Output the text lines from all the records below as a JSON array of strings, one string per line. Skip blank lines and leave out the pictures.

━━ INPUT ━━

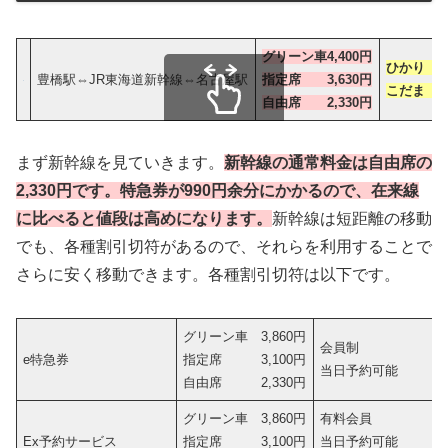
グリーン車4,400円
ひかり 2
豊橋駅⇔JR東海道新幹線⇔名古屋駅
指定席 3,630円
こだま 2
自由席 2,330円
スクロールできます
まず新幹線を見ていきます。
新幹線の通常料金は自由席の
2,330円です。特急券が990円余分にかかるので、在来線
に比べると値段は高めになります。
新幹線は短距離の移動
でも、各種割引切符があるので、それらを利用することで
さらに安く移動できます。各種割引切符は以下です。
グリーン車 3,860円
会員制
e特急券
指定席 3,100円
当日予約可能
自由席 2,330円
グリーン車 3,860円
有料会員
Ex予約サービス
指定席 3,100円
当日予約可能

━━━

* _OUTPUT_
[
  "グリーン車4,400円",
  "ひかり 2",
  "豊橋駅⇔JR東海道新幹線⇔名古屋駅",
  "指定席 3,630円",
  "こだま 2",
  "自由席 2,330円",
  "スクロールできます",
  "まず新幹線を見ていきます。",
  "新幹線の通常料金は自由席の",
  "2,330円です。特急券が990円余分にかかるので、在来線",
  "に比べると値段は高めになります。",
  "新幹線は短距離の移動",
  "でも、各種割引切符があるので、それらを利用することで",
  "さらに安く移動できます。各種割引切符は以下です。",
  "グリーン車 3,860円",
  "会員制",
  "e特急券",
  "指定席 3,100円",
  "当日予約可能",
  "自由席 2,330円",
  "グリーン車 3,860円",
  "有料会員",
  "Ex予約サービス",
  "指定席 3,100円",
  "当日予約可能"
]